I think this will work too.
rotation zero_xy(rotation a)
{
    a.s = llSqrt(a.x * a.x + a.y * a.y + a.s * a.s);//if you knew it were a normal rotation you could replace this with a.s = llSqrt(1 - a.z * a.z);
    a.x = a.y = 0.0;
    return a;
}
-- BlindWanderer (2005-09-25 23:17:29)
I mean using llRotLookAt...
-- EepQuirk (2005-09-27 03:44:43)
Ergo the fragment of code just above your clarification that BW posted. I believe llRotLookAt(zero_xy(llGetRot()),<strength>,<damping>) is the intended use of the zero_xy function posted above.
-- WolfWings (2005-09-27 05:07:47)
sorry was very tired when i wrote that little function, it doesn't work properly
-- BlindWanderer (2005-09-27 13:11:47)
It doesn't work (either method). The object still remains in a fixed position on all axes. I want to make something stay horizontal but rotate on the vertical axis freely.
-- EepQuirk (2006-02-13 02:50:26)
Here's my "fun and easy" way :)
// axisKeep is a "boolean vector", it should have 1 for the
// axies you want to keep, 0 for the axes you want to drop.
// to keep only the rotation along the y-axis, you'd pass <0, 1, 0>
rotation zeroAxis(rotation rot, vector axisKeep) {
    vector euler = llRot2Euler(rot);
    return llEuler2Rot(<euler.x * axisKeep.x, euler.y * axisKeep.y, euler.z * axisKeep.z>);
}
Cheap, I know, and it probably screws fancy mathematical things up, but this is the only way I know how to do it (and Im pretty sure it works).
-- ChristopherOmega (2006-02-13 07:22:05)
Doesn't work either; tried passing llGetRot() and <-.70711,0,0,.70711> as rot, and <0,1,0> for axisKeep (and other single axes and even 2 axes) but zeroAxis() still keeps all 3 axes.
-- EepQuirk (2006-02-13 17:26:29)
Thought, why not use the vehical functions? There is a vehical flag for keeping things level.

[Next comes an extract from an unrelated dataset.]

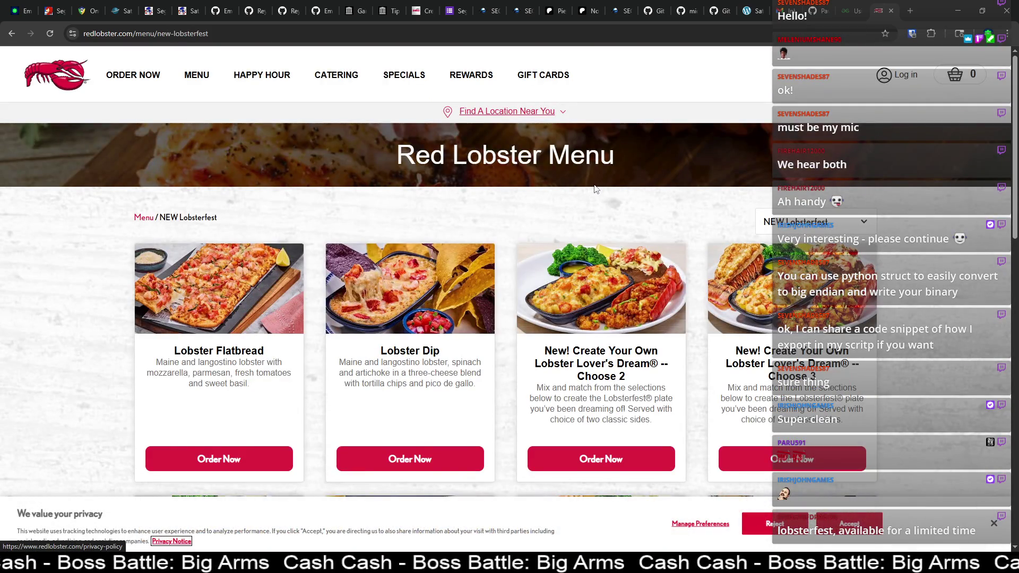
Step: Browse the Lobsterfest menu and dismiss the cookie privacy notice
scroll(595, 189, "down", 5)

-- BlindWanderer (2006-02-14 02:56:51)
I don't want it to be a vehicle. Why is it so hard??
-- EepQuirk (2006-02-16 13:24:53)
I notice that llLookAt does the desired effect you want by default Eep, llRotLookAt allows a lot of "drift" on axis, while llLookAt is very good at minimizing drift. The only downside is, of course, that it treats the vertical axis as "forward."
-- KokiriSaarinen (2006-07-01 03:16:42)
llLookAt doesn't work either.
-- EepTwin (2006-07-12 03:09:59)
Repaired the monospacing.
-- DolusNaumova (2006-07-14 06:07:04)
I'm looking for the same thing EepTwin is, and I've yet to find it. There has to be a way.
the llSetStatus doesn't work, it seems.
-- EagleBird (2006-08-11 12:22:04)
How do you get this to work with physical objects? I had to change the status of object to non-physical to get this to work, and then switch it back to move it.
-- pool-71-255-144-61.cncdnh.east.verizon.net (2007-08-13 06:20:46)
Removed llSetLocalRot working on attachment questions as it appears to be non-sequitor ~Redux
-- cpe-76-171-61-100.socal.res.rr.com (2007-10-08 17:36:45)
Does this on avatars that are sitting on phys/non-phys objects?